Different concepts may be linked to each other using properties. For example, a dataset may contain a data table, which contains several variables. Each of these variables may have a different name and values. The set of properties and concepts used to describe a domain are known as ontologies. An ontology is defined as a "formal specification of a shared conceptualization". Ontologies represent consensual knowledge that helps a community describing the concepts of the domain using a common representation. A feature of ontologies is that they are machine readable, i.e., they allow machines understanding the domain in the way the creators of the ontology have defined. Thanks to the ontology, machines can navigate through data and discover data that otherwise would be hidden to them. This enables batch processing of data that would require a large amount of (wo)men hours.

Why do we need an ontology?

Queries

One of the most practical aspects of the ontology is to perform the types of complex queries that scientists do daily. For instance, "Please search the entire database for 10 coral records that have been interpreted to represent temperature".

{{ #ask: 
[[Category:Dataset_(L)]] 
[[IncludesPaleoData_(L).FoundInMeasurementTable_(L).IncludesVariable_(L).HasProxySystem_(L).ProxyArchiveType_(L)::Coral]]
[[IncludesPaleoData_(L).FoundInMeasurementTable_(L).IncludesVariable_(L).InterpretedAs_(L).Name_(L)::T]]
 | ?IncludesPaleoData_(L)=PaleoData
 | format=broadtable
 | limit=10
}}


A quick look at the code above describes the hierarchy of a dataset on the wiki (and in the corresponding LiPD file). In essence, the query asks the database to find the datasets(Category:Dataset_(L)),

  1. which include (Property:IncludesPaleoData_(L)) PaleoData (Category:PaleoData_(L)),
  2. that are found in (Property:FoundInMeasurementTable_(L)) a table (Category:MeasurementTable_(L)),
  3. that include ( Property:IncludesVariable_(L)) variables (Category:Variable_(L)).

These variables need to fit two criteria:

  1. to be measured on (Property:MeasuredOn_(L)) an archive of type coral (Category:Coral)
  2. and for the variations to have be interpreted as (Property:InterpretedAs_(L)) temperature (or T)

The sections below describes the difference between properties and categories on the wiki. Relating back to the triples defined above, Special:Categories on the wiki represent concepts and Special:Properties are the properties relating the various categories.

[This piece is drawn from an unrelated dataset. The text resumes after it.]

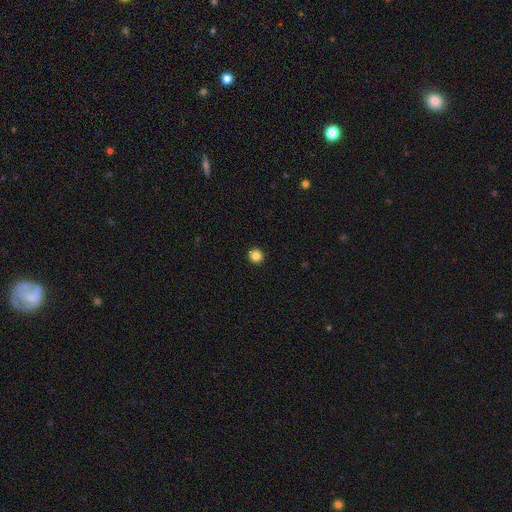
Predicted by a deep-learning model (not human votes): Smooth or featured? Predicted: smooth (p=0.85). How rounded? Predicted: round (p=0.93). Merging? Predicted: none (p=0.94).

Remember that no formal knowledge about ontologies is required to use and contribute to the wiki.

The Ontology as fuel for the Wiki Engine

It may not be obvious, but this wiki is performing many complex tasks that could not happen without the Linked Earth ontology. The ontology is used for visualizing datasets in maps, helping searching for structured content and curating the current existing articles by guiding which metadata is incomplete.

The ontology is also used by external programs. In our latest release, the ontology has been mapped to vocabularies like Schema.org, which facilitate its understanding to search engines. And by accepting complex queries to retrieve dataset metadata, we can facilitate querying all the information stored in the wiki by scientists.

Automation

We are in the process of creating bots for helping automating some of the manual curation processes undertaken by users in the wiki. For example, even though the wiki helps describing the datasets uploaded by users, sometimes there are errors (identifiers may not follow a convention, units may be expressed inconsistently, etc.). Bots can check the consistency of identifiers, detect duplicate pages, etc. and propose automated solutions.

Bots can also help in the creation of daily statistics that show how the wiki grows in time, or how the authors collaborate to each other. We also plan to use them to create weekly summaries of contributions and track the proposed changes to terms in the ontology.

The LinkedEarth Ontology

The ontology is organic, meaning that it is designed to "grow" as more and more records are added to the wiki and researchers need to define new terms or redefine existing ones.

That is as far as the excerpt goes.